El desenlace de este relato misterioso es paradójico, como lo es casi siempre nuestra fe. Dios bendice a Jacob y lo felicita por su victoria, pero a fin de cuentas le ha dislocado el fémur. El patriarca ha peleado el buen combate, ha afrontado sin desmayo al misterioso oponente. Pero en adelante caminará cojeando: será una especie de condecoración que le recordará la batalla. «Y es este Jacob el que recibe de Dios la bendición, con la cual entra cojeando en la tierra prometida: vulnerable y vulnerado, pero con el corazón nuevo»[23]. También nosotros saldremos heridos y renovados del combate: se nos dislocarán nuestras seguridades terrenas y nos guiará ya la marca de Dios. Él nos ha bendecido, y nos seguirá bendiciendo, pero nos hace tomar conciencia profunda de que nuestra verdadera seguridad está en él. Y cuanto más rezamos más nos damos cuenta de que lo necesitamos, de que necesitamos «luchar» con él. Y más le pediremos su bendición: no te suelto hasta que me bendigas.


[1] Cf.
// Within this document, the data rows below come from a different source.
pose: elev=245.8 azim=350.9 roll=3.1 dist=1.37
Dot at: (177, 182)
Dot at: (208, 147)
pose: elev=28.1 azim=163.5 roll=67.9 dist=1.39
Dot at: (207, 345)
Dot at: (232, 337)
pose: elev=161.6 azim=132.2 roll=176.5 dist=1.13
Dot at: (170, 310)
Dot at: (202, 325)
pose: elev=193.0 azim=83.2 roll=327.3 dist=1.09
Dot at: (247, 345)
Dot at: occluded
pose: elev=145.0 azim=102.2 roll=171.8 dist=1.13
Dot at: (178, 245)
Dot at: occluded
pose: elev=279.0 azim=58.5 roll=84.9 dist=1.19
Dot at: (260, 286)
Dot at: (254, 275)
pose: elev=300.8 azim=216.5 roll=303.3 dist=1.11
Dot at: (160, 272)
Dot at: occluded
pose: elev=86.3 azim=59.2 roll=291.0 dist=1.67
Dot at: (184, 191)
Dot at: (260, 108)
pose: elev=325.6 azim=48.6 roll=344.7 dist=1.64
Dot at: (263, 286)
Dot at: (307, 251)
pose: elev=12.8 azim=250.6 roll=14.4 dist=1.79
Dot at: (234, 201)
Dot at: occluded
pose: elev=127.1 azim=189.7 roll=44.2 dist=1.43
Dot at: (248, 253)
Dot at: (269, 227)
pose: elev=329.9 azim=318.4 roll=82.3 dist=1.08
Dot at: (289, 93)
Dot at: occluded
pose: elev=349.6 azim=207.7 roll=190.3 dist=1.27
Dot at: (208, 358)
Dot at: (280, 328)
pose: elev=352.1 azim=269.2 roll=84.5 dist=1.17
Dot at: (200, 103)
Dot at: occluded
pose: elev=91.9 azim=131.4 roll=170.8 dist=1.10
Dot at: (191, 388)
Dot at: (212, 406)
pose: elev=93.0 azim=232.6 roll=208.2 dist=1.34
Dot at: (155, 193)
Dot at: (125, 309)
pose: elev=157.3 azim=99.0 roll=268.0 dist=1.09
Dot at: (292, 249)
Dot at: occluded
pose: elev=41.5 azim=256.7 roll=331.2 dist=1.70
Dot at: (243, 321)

F. Trochu, Le Curé d’Ars Saint Jean-Marie Vianney, Lyon-París, 1925, p. 383.

[2] Benedicto XVI, Audiencia, 25-V-2011.

[3] Catecismo de la Iglesia católica, n. 2715.

[4] Ibid.

[5] Ibid., n. 2710.

[6] Ibid., n. 2713.

[7] Cfr. apuntes íntimos, 12-XII-1935, citado en A. Vázquez de Prada, El fundador del Opus Dei (vol. 1), Rialp, Madrid, 1997, p. 582; apuntes íntimos, 20-XII-1937, citado en Camino, edición crítico-histórica, nota al n. 746.

[8] San Agustín, De diversis quaestionibus octoginta tribus 64, 4; citado en Catecismo, n. 2560.

[9] Catecismo, n. 2560.

[10] Ibid., n. 2563.

[11] Dicasterio para la Doctrina de la Fe, Carta Orationis formas sobre algunos aspectos de la meditación cristiana, 15-X-1989, n. 3.

[12] F. Ocáriz, Carta pastoral, 14-II-2017, n. 8.

[13] Amigos de Dios, n. 306.

[14] Catecismo, n. 2709.

[15] Amigos de Dios, n. 299.

[16] Catecismo, n. 2715.

[17] Ibid., n. 2709.

[18] Amigos de Dios, n. 310.

[19] Ibid., n. 296.

[20] Papa Francisco, Audiencia, 10-VI-2020.

[21] Benedicto XVI, Audiencia, 25-V-2011.

[22] Ibid.

[23] Papa Francisco, Audiencia, 10-VI-2020.